Размер шрифта
-
+

Любовь к наследству прилагается - стр. 34

– Спасибо, – бросил я на ходу, раздумывая, какого черта дед столько лет арендовал именно эту спортивную базу. Можно ведь было место поприличней найти. Даже страшно подумать, что меня ожидало в душевых, особенно после того, как там несколько десятков лет смывали с себя грязь тысячи людей.

Я остановился у нужной двери, толкнул ее и выдохнул. Все лучше, чем я ожидал. По крайней мере, здесь точно пытались сделать ремонт.

Я быстро стянул с себя одежду и достал из рюкзака чистое полотенце. Прошелся вдоль зашторенных пустых кабинок и выбрал ту, через одну от которой  слышен шум воды. 

Я включил воду и, быстро смыв с себя грязь, поспешил выйти из душевой, в которой можно было подцепить в лучшем случае грибок. В худшем... Даже думать об этом не хотелось. 

Я отодвинул шторку, сделал шаг и... врезался в чье-то мокрое тело.

– Боже! – выкрикнул с ужасом, решив, что впечатался  в какого-то мужика. 

– А-а-а, – послышался оглушающий женский писк, а дальше все произошло так быстро, что я и сам не понял. 

Я резко отпрыгнул в сторону, поскользнулся на мокром кафеле, инстинктивно вцепился в единственное, что попалось мне под руку, – в офигевшую Левандовскую.
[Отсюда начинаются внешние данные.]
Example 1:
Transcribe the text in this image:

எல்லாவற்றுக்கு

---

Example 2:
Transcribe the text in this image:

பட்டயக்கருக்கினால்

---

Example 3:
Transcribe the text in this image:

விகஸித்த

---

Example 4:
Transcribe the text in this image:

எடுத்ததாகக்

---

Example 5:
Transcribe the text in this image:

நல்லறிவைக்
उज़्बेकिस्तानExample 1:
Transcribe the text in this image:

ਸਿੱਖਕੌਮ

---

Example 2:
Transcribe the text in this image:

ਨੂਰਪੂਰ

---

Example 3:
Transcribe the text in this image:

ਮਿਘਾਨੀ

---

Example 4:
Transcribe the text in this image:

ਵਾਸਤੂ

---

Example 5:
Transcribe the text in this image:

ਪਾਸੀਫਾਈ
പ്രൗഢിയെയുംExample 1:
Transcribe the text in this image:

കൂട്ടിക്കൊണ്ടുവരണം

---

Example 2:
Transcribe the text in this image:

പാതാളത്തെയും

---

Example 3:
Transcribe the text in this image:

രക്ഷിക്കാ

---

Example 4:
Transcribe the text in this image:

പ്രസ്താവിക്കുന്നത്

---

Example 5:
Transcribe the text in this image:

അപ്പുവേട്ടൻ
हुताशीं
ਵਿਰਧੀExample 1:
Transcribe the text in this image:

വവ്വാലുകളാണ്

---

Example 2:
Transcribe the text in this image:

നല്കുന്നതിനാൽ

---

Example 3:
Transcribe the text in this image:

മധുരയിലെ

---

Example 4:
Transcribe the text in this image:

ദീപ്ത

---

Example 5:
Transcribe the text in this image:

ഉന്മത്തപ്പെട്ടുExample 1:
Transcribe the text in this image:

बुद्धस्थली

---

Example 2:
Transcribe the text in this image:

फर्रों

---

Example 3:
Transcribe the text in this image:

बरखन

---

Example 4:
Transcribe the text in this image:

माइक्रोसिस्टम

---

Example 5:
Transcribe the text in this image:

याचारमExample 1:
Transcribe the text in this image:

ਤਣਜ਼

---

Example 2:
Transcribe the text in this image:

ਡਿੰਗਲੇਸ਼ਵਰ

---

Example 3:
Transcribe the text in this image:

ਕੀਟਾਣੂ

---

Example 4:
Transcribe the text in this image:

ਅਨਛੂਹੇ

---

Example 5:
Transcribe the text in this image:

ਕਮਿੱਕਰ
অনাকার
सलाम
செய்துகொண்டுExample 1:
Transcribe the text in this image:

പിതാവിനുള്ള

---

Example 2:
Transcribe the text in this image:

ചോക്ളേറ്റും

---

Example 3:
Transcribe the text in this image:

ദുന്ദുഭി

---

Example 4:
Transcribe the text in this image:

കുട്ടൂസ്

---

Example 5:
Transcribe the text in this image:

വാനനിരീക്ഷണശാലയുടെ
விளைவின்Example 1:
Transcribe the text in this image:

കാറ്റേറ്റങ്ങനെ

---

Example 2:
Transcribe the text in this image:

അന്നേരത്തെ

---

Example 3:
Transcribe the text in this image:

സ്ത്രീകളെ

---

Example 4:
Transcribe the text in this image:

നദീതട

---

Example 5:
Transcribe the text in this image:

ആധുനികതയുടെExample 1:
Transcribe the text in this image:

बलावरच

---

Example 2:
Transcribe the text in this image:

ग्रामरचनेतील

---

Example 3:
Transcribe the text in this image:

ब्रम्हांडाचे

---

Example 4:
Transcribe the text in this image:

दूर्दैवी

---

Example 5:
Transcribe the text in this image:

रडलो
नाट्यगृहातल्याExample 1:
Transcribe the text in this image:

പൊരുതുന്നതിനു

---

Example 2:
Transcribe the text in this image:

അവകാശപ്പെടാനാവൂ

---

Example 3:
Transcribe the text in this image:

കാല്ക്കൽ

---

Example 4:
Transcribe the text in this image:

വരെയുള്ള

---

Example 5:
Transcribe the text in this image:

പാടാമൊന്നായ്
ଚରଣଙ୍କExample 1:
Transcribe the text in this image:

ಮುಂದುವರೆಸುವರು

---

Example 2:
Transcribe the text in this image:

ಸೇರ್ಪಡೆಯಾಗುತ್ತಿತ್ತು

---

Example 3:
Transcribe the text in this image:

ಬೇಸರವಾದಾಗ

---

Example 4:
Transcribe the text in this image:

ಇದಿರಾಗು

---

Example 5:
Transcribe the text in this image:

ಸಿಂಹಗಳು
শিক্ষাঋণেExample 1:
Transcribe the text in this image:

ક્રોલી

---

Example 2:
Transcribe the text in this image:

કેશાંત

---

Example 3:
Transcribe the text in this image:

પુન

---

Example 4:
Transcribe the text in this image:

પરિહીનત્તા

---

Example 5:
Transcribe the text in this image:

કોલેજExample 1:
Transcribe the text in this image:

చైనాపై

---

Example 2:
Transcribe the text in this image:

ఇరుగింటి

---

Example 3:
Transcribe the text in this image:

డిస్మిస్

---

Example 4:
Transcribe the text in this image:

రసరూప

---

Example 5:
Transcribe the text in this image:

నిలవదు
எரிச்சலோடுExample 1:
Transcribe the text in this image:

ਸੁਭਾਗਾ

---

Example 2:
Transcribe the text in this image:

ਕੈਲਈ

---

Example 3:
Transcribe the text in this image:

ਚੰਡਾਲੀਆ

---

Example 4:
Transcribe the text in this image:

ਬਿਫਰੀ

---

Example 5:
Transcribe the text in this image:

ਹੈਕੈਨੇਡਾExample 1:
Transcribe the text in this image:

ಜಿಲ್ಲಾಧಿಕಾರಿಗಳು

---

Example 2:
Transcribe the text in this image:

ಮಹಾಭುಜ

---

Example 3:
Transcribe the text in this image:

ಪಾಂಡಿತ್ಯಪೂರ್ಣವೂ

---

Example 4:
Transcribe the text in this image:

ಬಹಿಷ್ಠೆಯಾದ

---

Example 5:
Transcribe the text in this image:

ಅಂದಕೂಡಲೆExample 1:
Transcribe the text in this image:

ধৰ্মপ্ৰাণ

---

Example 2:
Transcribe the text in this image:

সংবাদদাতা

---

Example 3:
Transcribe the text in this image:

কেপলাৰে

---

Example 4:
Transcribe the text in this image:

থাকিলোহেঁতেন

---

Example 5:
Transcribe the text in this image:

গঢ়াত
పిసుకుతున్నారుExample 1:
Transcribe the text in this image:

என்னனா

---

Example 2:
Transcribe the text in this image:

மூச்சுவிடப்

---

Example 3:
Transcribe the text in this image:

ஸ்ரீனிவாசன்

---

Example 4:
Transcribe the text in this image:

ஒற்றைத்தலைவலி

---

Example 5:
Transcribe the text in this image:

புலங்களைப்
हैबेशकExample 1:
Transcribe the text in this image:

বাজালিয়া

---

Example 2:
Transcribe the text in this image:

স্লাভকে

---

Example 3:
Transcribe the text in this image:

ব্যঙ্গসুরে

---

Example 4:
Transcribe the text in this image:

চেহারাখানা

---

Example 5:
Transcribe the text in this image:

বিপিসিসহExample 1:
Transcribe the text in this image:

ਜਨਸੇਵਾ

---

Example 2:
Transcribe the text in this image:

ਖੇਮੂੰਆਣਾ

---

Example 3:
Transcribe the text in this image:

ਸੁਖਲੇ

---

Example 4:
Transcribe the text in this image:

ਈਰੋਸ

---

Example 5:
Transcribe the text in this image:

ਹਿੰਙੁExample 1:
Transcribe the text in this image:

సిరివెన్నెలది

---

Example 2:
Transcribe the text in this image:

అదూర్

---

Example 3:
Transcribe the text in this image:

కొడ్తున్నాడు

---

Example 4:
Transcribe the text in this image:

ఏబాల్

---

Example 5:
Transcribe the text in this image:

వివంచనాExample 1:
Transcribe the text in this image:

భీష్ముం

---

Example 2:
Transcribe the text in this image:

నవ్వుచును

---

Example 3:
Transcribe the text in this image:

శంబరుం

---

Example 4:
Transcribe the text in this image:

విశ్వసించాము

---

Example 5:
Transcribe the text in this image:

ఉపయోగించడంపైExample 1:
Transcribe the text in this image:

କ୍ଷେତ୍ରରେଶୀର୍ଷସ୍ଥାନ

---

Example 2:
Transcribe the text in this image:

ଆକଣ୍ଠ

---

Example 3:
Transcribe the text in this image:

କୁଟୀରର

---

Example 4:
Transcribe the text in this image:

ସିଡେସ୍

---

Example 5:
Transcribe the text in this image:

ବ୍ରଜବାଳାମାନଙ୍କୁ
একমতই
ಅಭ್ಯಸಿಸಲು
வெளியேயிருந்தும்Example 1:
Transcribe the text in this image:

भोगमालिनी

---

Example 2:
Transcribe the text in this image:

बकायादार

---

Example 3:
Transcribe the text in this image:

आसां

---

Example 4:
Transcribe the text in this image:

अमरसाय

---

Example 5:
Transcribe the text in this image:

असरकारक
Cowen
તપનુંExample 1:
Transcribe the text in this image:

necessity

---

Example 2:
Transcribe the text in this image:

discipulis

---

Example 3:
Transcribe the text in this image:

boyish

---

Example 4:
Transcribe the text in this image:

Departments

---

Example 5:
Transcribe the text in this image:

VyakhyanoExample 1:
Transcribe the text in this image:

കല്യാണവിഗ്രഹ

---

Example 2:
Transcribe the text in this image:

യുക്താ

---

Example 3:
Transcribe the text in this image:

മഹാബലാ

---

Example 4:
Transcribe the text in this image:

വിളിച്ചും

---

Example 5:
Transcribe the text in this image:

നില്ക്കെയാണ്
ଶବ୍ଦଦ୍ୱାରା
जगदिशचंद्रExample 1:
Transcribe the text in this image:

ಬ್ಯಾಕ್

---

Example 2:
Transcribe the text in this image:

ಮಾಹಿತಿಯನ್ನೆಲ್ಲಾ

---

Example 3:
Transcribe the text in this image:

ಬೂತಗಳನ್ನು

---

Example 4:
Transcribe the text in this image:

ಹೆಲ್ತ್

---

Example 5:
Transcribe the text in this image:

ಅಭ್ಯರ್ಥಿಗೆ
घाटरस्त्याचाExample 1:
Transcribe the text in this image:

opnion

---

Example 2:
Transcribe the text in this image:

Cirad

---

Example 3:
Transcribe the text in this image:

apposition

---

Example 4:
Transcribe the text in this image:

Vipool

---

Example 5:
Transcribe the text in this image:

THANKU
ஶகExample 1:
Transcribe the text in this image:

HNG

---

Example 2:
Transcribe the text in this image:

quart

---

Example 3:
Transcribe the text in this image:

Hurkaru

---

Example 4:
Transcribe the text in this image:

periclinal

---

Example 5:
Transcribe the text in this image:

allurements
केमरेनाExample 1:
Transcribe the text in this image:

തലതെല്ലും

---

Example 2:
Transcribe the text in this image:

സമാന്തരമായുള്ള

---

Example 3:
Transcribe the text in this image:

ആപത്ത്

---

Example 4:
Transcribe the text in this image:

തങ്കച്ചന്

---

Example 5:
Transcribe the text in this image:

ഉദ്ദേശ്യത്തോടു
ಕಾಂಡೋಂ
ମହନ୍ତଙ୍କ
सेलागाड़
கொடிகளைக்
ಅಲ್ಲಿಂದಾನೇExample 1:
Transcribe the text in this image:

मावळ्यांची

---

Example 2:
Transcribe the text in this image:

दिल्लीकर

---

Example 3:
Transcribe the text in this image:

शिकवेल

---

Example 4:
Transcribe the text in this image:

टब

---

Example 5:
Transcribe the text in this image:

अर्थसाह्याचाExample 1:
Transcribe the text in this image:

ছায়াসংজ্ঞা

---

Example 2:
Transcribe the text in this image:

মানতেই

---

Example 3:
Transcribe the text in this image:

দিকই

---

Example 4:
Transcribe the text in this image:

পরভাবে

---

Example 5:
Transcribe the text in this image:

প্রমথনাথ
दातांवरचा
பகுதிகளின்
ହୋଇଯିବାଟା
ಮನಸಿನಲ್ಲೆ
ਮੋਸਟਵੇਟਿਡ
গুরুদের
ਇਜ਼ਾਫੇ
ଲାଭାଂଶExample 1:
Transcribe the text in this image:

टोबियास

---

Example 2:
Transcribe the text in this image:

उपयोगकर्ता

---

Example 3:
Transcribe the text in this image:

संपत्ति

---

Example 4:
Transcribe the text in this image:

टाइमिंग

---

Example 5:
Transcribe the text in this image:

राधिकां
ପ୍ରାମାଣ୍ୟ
И потянул ее за собой. Удар, странный хруст, и меня пронзила вспышка боли. Я выкрикнул, с силой сжимая кулаки. 

– Царев,  какого черта ты делаешь в женских душевых? Ты... ты... ты голый! – завизжала она, пока я из последних сил сдерживался, чтобы не заорать  от боли, словно настоящая девчонка.

– Люба, – прохрипел я, – кажется, я сломал ногу.

– Что? – Левандовская мигом соскочила с меня, а я все так же лежал на полу, который кишел микробами, и не мог пошевелиться от боли. – О  боже, боже, твоя нога... она... она вывернута. Я сейчас! Сейчас позову на помощь.

– Люба! – выкрикнул ей вслед.

– А? 

– Ты голая.

– Да-да.

Перед глазами мелькали черные точки, и я был на грани обморока. Люба надела навыворот майку и натянула грязные спортивки. 

– Левандовская.

– Что?

– Накинь на меня хоть полотенце, а? Не хочу светить своим хозяйством перед толпой зевак.

– Да, конечно, конечно. – Испуганная девушка  набросила мне на бедра белое полотенце, и я заметил, что в уголках ее глаз собрались капельки слез, а сама она вся дрожит. – Ты как, Кир?

– Все нормально, от перелома ноги еще никто не умирал. 

– Хорошо, я ушла за помощью, а ты никуда не уходи.

Шутит, что ли?        

Люба сорвалась с места и с криком: "Помогите!" – вылетела из помещения. 

Десять минут спустя вокруг меня стояла толпа зевак, и, пытаясь приободрить меня, они начали бросать шутки насчет того, что мы с Левандовской зажгли так, что у меня отказали ноги. Класс, теперь все вокруг считают нас любовниками. Еще полчаса спустя меня, с полотенцем, обмотанным вокруг бедер, позорно загрузили в карету скорой помощи, перед этим вколов щедрую долю обезболивающего. Не знаю, как я вообще пережил этот ужас и не умер от жуткой боли. А ещё от стыда, потому что, когда меня на носилках выносили из здания, полотенце позорно сползло на пол и около десятка моих подчиненных успели рассмотреть мое величие во всем его проявлении.  

– Подождите, я с вами. – Люба забралась в машину, села рядом со мной и схватила меня за руку, переплетая наши пальцы. И мне полегчало. На самом деле полегчало. 

– Теперь тебе придётся ухаживать за мной, – невесело усмехнулся я, смотря ей в глаза.